As discussed throughout this section, Watson Explorer Engine
provides a number of different functions that enable you to
enqueue URLs, enqueue XML data, enqueue delete operations, and
enqueue sets of URLs and delete operations as a single, atomic
transactional unit. Each of the functions that perform these
operations provide a synchronization attribute that indicates
the point at which the crawler should return success for the
associated operation. The possible values for this synchronization
attribute are the following:
- enqueued - after all the child nodes are found to satisfy their crawl conditions, are ready to be submitted to the indexer, and are committed to secondary storage. This is the default synchronization value.
- indexed - after the child nodes have been recorded by the indexer. This synchronization mode forces the indexer to do additional work to reply in the most punctual manner.
- indexed-no-sync - after the child nodes have been recorded by the indexer, but does not force the indexer to do additional work. In most cases, this synchronization mode is recommended over the indexed synchronization mode.

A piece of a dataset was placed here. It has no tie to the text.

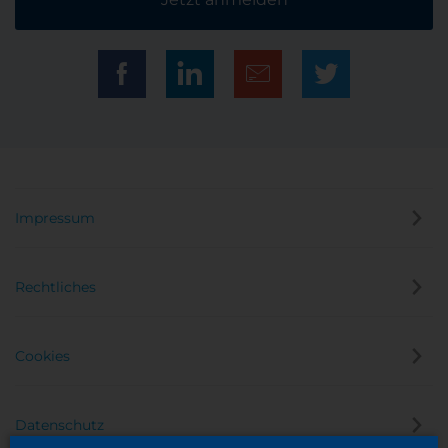
Impressum
Rechtliches
Cookies
Datenschutz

- none - immediately after receiving the enqueue
- to-be-indexed - immediately before the crawled and converted data is ready to be sent to the indexer
You can tune these synchronization settings for each enqueue
operation to control when you receive notification (and audit
log messages) associated with that enqueue.
Note: Some synchronization settings should be used sparingly, if at all, with potentially complex or long-running enqueue operations. For example, using the indexed or indexed-no-sync synchronization setting on the partial enqueues associated with a single index-atomic operation may cause the enqueue to time out depending on the amount of data associated with the enqueue and the structure of your application.